-- Assigned task --
Drop the images. Copy every line below character for character.

-- Data shown --
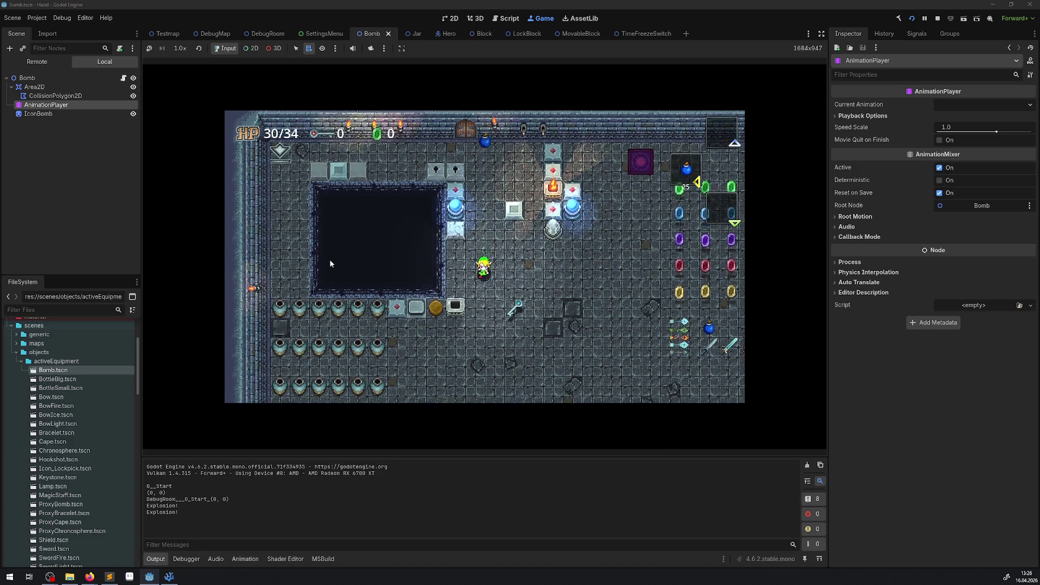
key("Left")
key("Down")
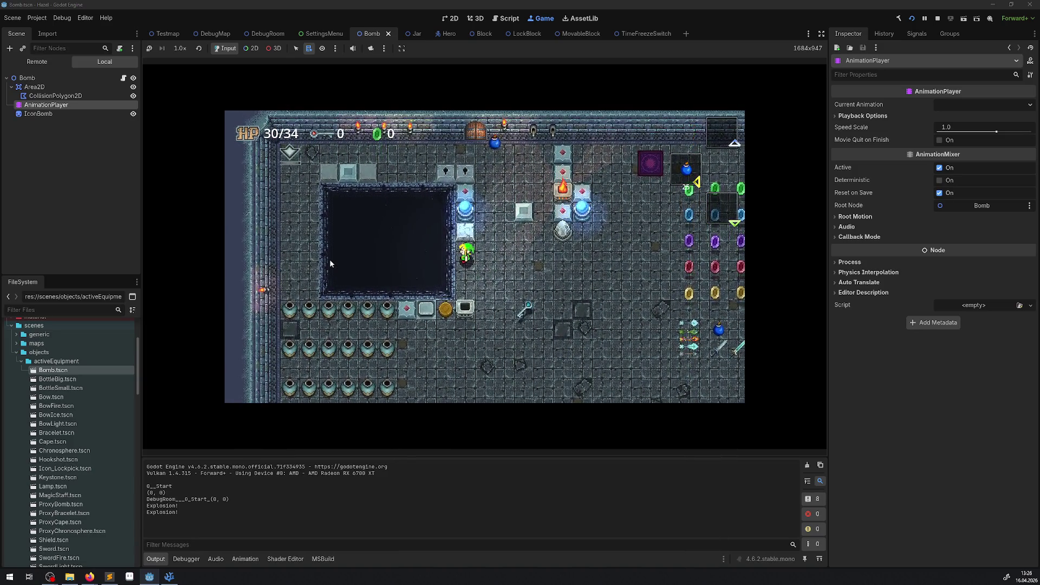
key("Up")
key("Down")
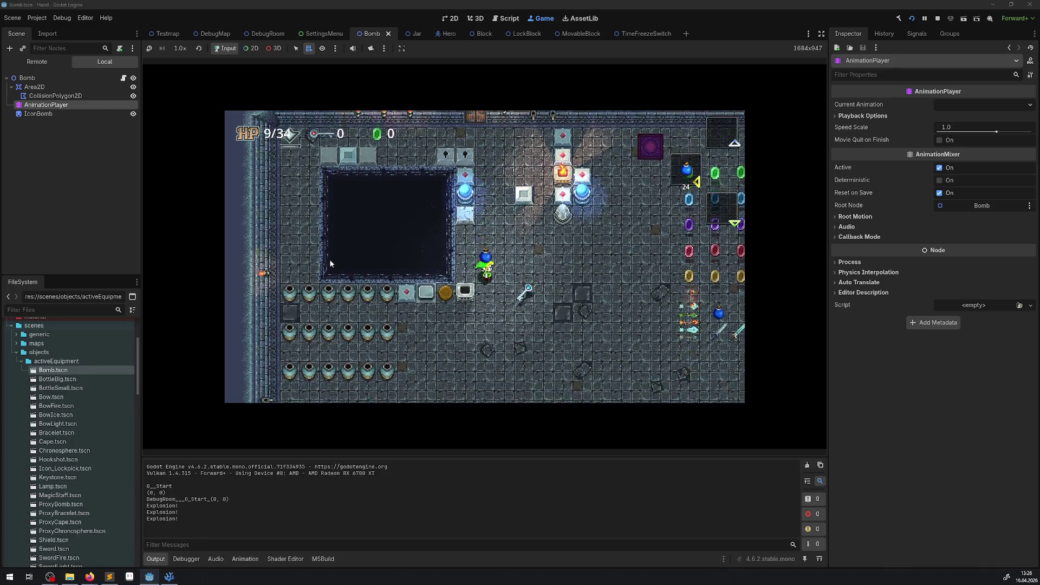
key("Right")
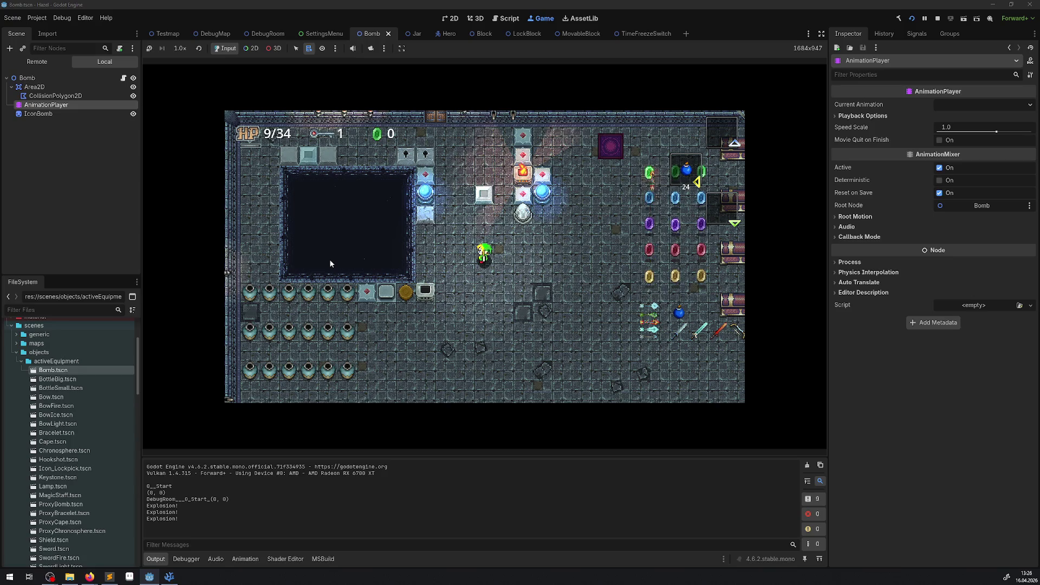
Drop and throw several bombs into the pit, then stop the game
key("space")
key("Left")
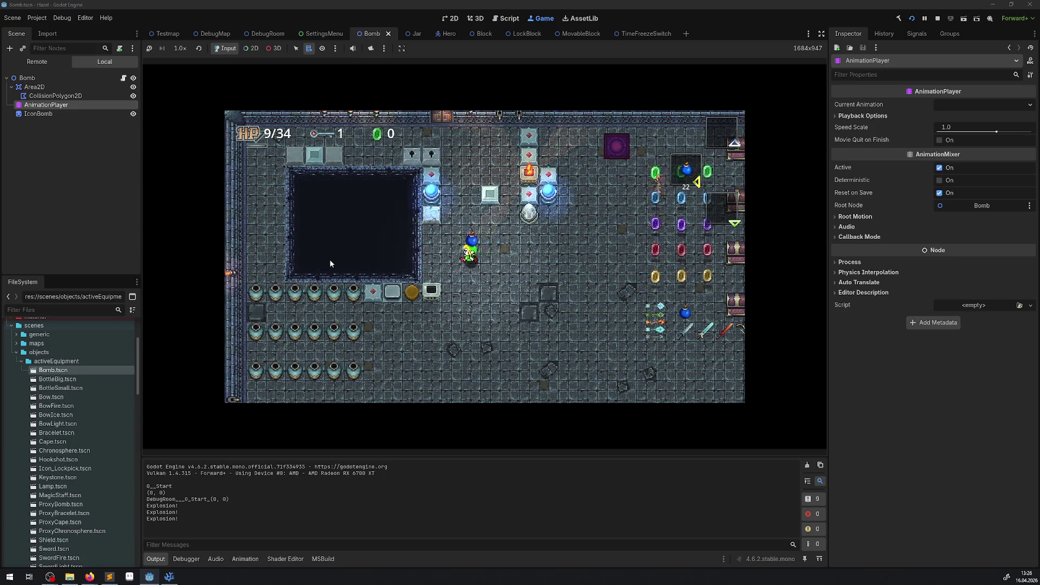
key("Up")
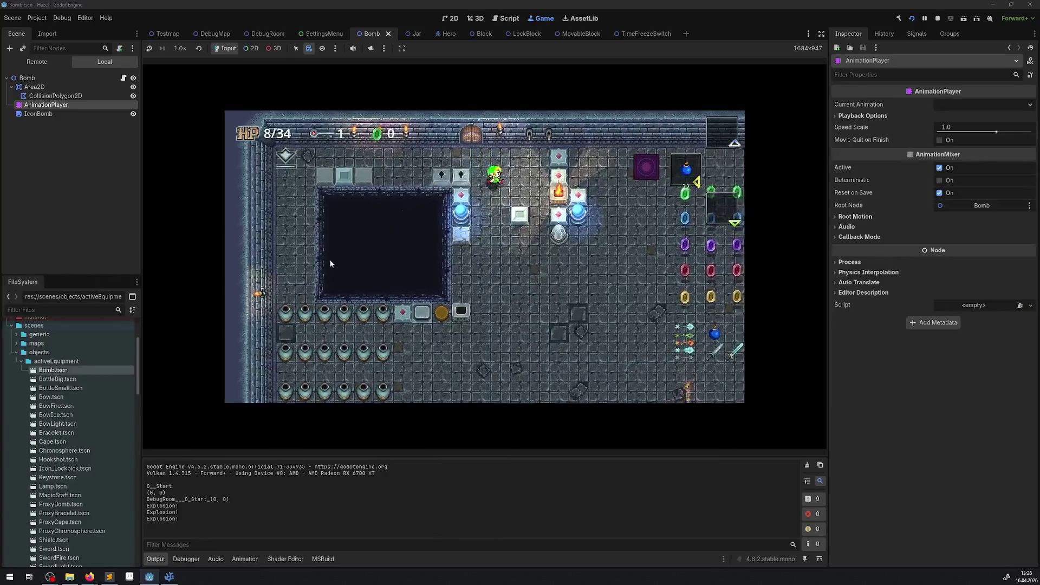
key("space")
key("space")
key("Down")
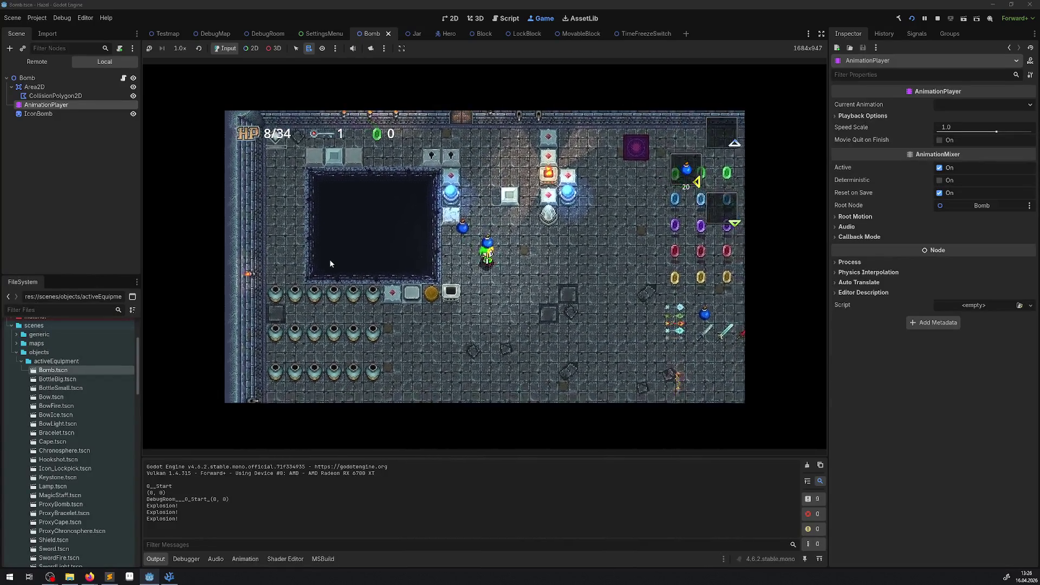
key("space")
key("Up")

-- Answer section --
key("Left")
key("Down")
key("Up")
key("Down")
key("Right")
Drop and throw several bombs into the pit, then stop the game
key("space")
key("Left")
key("Up")
key("space")
key("space")
key("Down")
key("space")
key("Up")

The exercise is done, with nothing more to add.